··· Exercise material
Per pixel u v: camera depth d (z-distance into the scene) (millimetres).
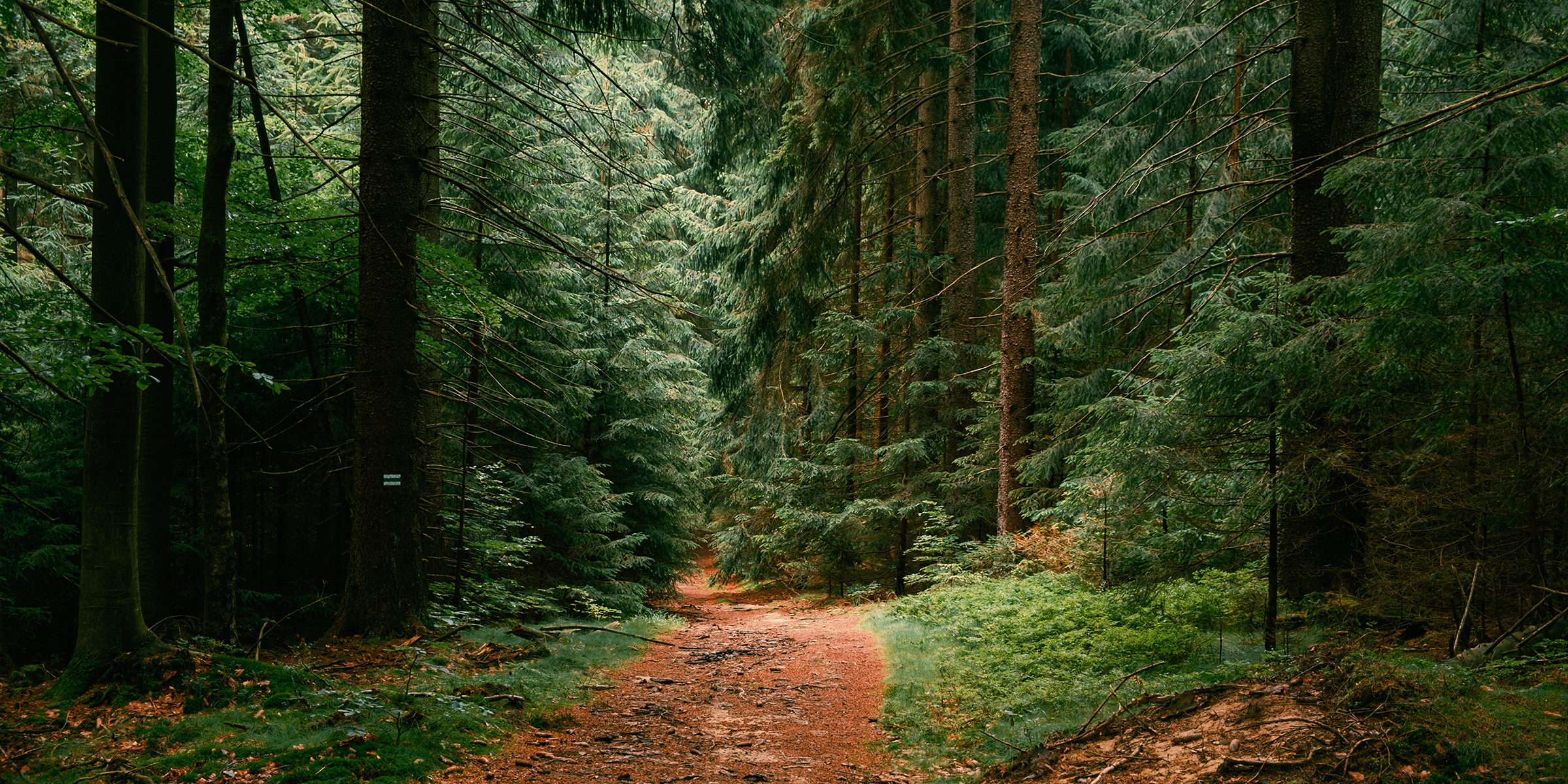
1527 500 6148
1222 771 4391
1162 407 7953
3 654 10172
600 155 10000
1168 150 14039
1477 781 3844
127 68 6453
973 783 5457
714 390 20312
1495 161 6781
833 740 7043
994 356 18000
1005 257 15852
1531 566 6391
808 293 19906
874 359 21578
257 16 12469
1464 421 6633
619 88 9602
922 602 13383
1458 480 6660
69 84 3279
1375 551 7324
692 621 16875
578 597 15031
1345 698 4820
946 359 17781
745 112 17094
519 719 6820
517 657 8883
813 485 19844
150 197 9141
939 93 18953
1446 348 6664
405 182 9078
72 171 14117
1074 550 12031
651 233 20438
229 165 8078
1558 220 5676
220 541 7859
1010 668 8406
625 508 18922
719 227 20250
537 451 16656
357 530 9047
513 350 11344
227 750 5340
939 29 18359
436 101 9219
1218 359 7469
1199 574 9391
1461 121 7012
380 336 9039
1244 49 13656
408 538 9156
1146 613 8883
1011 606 11109
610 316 17641
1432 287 5941
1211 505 7609
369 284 9039
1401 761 4152
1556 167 6305
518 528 15883
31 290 10578
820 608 18797
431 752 5617
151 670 6395
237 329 12422
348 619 8914
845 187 18094
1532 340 6516
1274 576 7156
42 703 6105
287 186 12492
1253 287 10891
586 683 8445
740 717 7746
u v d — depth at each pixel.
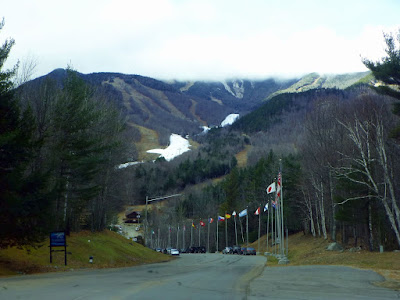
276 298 11.95
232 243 100.25
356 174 33.38
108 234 43.56
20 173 19.92
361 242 44.53
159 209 128.62
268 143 171.50
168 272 23.45
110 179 41.12
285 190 67.00
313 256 39.69
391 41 28.86
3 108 20.58
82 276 19.14
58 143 28.48
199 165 164.75
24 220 19.91
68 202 31.62
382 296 12.63
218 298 11.77
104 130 36.00
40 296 11.27
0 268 19.39
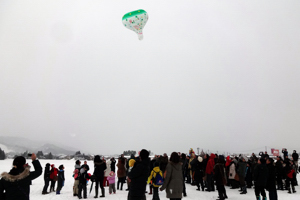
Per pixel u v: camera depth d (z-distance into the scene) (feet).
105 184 49.08
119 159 45.03
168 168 21.11
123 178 47.39
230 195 37.29
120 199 34.35
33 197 38.22
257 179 27.84
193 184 49.60
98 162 36.35
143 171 17.43
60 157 220.23
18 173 13.56
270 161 28.37
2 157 221.05
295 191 40.70
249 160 47.73
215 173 32.27
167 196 20.93
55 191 45.93
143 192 17.28
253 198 34.71
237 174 42.32
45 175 42.70
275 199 27.55
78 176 37.50
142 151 18.17
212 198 34.32
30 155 14.92
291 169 40.65
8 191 13.20
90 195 39.06
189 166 50.37
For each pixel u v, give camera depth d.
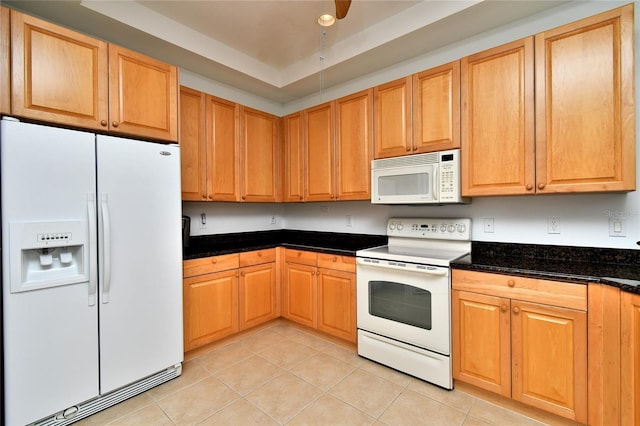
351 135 2.69
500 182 1.90
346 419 1.70
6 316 1.45
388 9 2.26
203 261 2.43
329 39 2.66
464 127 2.03
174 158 2.07
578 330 1.50
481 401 1.84
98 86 1.76
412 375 2.09
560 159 1.70
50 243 1.55
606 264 1.80
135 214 1.88
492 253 2.23
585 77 1.62
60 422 1.62
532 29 2.07
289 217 3.79
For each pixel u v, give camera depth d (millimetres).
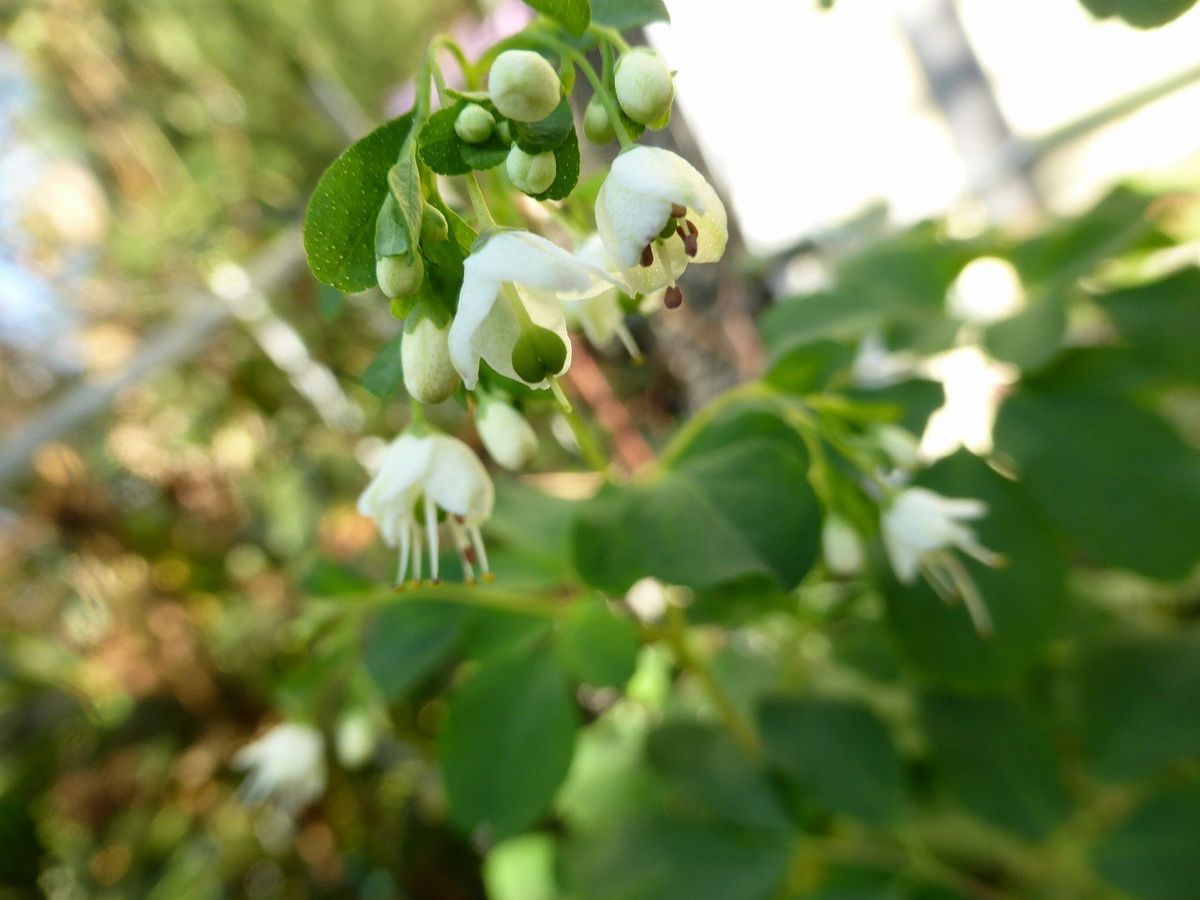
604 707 129
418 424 51
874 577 74
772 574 55
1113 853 69
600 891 77
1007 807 73
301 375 146
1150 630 78
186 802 128
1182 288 77
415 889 121
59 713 125
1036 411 75
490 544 106
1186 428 108
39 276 143
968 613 71
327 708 125
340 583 80
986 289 123
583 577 57
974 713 76
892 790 74
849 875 74
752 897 73
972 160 172
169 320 145
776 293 167
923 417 79
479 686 77
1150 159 157
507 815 72
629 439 118
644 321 136
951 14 162
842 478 68
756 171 170
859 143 173
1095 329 99
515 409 57
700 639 118
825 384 68
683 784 80
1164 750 70
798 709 78
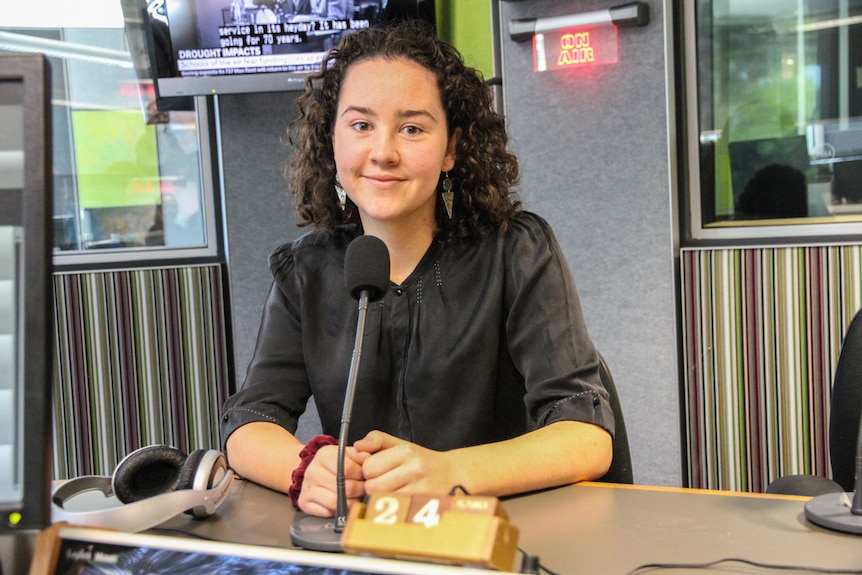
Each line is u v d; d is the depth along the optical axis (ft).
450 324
······
# What you are asked to do:
If a line of the records includes the string "pixel", copy it out.

# Solved problem:
Per pixel u v: camera depth d (z-distance into the scene) (millimetres).
u v d — depth at each pixel.
Per pixel u v: camera depth d (z-distance into the scene) (feet).
For each pixel u v, give camera depth d.
For each pixel u v, give camera depth d (millimetres).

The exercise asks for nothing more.